Ystrad Meurig had a grammar school founded by Edward Richard (1714–1777) in about 1734. It subsequently offered pupils a course which included significant elements of classics and divinity. The school was thereby enabled to provide a basic training for many Welsh language speakers who wished to enter the ordained ministry — being one of the few establishments licensed for the purpose by the Bishop of St. David's. Later several former pupils were achieved considerable distinction within the Welsh church. This arrangement continued until the 1820s, when the existing school was finally superseded by a newly established college, which has since been transformed into the current University of Wales, Lampeter.

The grammar school at Ystrad Meurig later reverted to a more modest status as a school for the village and for the surrounding area, although it eventually adopted the name St.
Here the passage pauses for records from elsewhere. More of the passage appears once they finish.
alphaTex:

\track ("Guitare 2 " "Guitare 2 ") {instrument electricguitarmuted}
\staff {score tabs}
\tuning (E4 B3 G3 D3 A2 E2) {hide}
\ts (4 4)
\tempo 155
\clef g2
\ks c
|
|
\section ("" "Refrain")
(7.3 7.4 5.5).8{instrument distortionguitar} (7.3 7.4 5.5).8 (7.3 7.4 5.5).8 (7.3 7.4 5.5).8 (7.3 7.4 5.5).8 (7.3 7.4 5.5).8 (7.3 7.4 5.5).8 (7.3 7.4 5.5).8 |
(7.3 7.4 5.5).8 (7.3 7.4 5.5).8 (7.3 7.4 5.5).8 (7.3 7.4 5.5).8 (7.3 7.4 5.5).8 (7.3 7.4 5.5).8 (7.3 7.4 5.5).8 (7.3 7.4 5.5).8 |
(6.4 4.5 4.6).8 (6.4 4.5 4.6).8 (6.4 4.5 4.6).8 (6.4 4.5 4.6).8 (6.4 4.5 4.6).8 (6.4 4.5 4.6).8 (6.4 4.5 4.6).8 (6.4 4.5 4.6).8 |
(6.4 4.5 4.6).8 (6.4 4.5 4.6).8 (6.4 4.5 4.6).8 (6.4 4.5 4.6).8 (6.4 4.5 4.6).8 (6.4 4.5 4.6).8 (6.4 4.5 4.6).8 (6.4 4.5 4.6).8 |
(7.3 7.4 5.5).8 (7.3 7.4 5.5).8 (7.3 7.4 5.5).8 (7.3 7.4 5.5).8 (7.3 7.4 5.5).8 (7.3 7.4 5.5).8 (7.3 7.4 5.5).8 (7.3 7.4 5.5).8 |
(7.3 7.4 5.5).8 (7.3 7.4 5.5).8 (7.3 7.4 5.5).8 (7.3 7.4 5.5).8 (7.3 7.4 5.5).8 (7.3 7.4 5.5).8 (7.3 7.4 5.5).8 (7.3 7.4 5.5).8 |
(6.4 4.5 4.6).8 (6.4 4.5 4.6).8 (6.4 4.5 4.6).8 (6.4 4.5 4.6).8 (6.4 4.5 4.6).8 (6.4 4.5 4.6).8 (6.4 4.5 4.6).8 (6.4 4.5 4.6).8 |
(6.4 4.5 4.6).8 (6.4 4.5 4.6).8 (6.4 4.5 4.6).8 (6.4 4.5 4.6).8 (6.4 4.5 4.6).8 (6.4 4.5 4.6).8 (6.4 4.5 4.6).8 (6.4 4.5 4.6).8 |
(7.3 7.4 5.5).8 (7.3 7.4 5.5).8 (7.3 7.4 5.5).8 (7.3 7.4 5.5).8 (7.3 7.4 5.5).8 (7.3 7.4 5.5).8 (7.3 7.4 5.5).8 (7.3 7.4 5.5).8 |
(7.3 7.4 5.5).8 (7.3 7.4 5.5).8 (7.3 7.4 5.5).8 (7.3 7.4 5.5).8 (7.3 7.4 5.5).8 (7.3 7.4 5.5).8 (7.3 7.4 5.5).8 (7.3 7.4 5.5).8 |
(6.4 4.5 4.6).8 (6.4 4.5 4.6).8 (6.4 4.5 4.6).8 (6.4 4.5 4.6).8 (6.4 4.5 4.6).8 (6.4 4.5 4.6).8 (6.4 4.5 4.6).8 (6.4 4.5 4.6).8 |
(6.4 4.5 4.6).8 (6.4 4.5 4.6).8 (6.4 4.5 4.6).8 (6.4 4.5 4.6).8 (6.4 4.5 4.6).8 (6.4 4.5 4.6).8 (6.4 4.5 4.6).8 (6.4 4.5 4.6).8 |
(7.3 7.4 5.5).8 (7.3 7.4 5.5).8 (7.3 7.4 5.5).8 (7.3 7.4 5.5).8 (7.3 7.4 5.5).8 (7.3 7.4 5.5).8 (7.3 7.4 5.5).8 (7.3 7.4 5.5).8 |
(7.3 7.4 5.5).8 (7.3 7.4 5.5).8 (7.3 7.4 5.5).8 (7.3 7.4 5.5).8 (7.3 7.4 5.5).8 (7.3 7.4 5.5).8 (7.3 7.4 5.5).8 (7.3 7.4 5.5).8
John's College, before finally closing in 1973. After lying almost derelict for some years, the building was more recently restored as a centre for the local community. It is a Grade II* listed building.

The village also contains the slight remains of what was thought to be a simple motte and bailey castle founded by Gilbert de Clare in the 12th century. Recent excavations by Lampeter University have shown that it was far more complex than this and it is now suggested that between the middle of the 6th century and the end of the 9th century this was once the site of the royal llys or hall complex of the Ceredigion kings and princes and that some of the earthworks at least are the remains of this. The llys was the centre of estates held by Welsh aristocrats of Trawsgoed both secular and ecclesiastical as they are identified in the Welsh laws and elsewhere.

The grade II listed chapel of St. John the Baptist in its present form dates from 1897. From 1866 up to 1965, Ystrad Meurig was served by the Strata Florida Railway Station, on the Carmarthen to Aberystwyth line — which had originally been proposed as a part of the Manchester and Milford Railway. Samuel Lewis reported that the population of the village was 109 in 1833.